- [WORK ITEM]:
Put each line of the material into a Markdown table with two columns, Row and Line, numbering the rows and leaving out blank lines. Omit the pictures from the table.

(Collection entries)
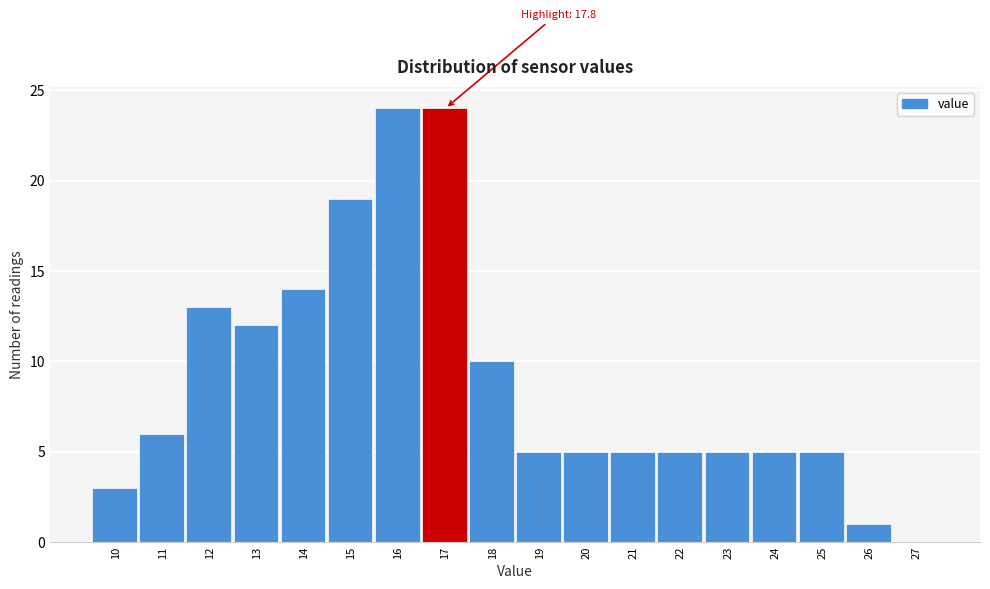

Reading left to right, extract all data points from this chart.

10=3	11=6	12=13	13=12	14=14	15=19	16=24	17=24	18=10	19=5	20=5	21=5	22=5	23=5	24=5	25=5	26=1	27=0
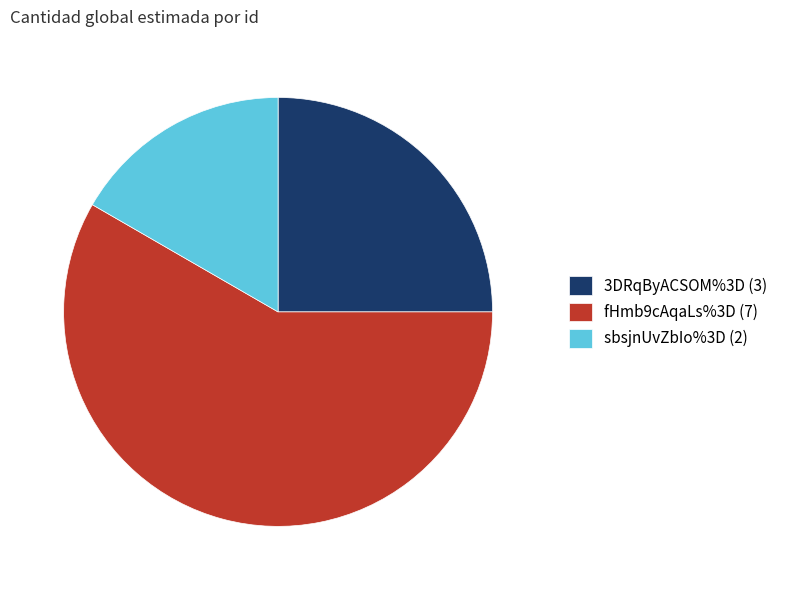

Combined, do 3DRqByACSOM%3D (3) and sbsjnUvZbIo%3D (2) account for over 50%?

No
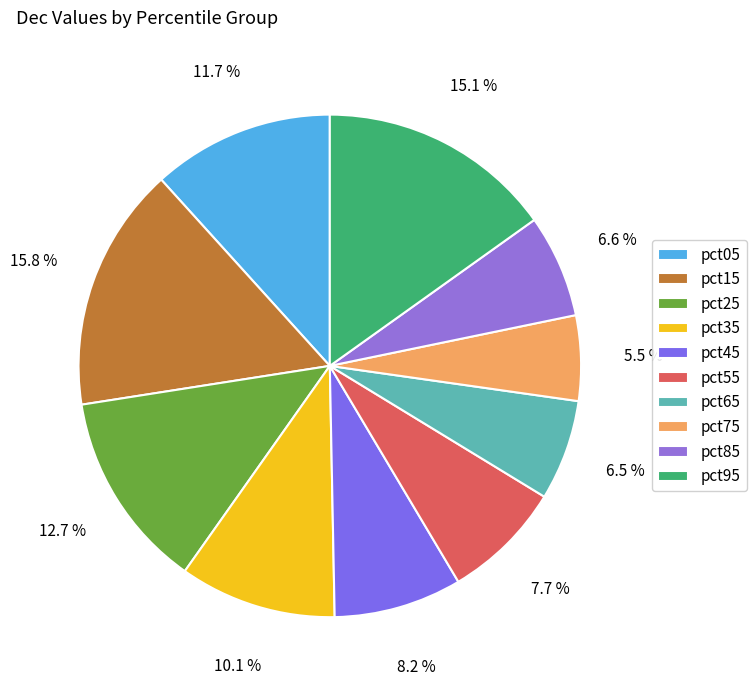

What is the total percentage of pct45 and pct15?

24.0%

- [ANSWER AREA]:
| Row | Line |
|---|---|
| 1 | Reading left to right, extract all data points from this chart. |
| 2 | 10=3	11=6	12=13	13=12	14=14	15=19	16=24	17=24	18=10	19=5	20=5	21=5	22=5	23=5	24=5	25=5	26=1	27=0 |
| 3 | Combined, do 3DRqByACSOM%3D (3) and sbsjnUvZbIo%3D (2) account for over 50%? |
| 4 | No |
| 5 | What is the total percentage of pct45 and pct15? |
| 6 | 24.0% |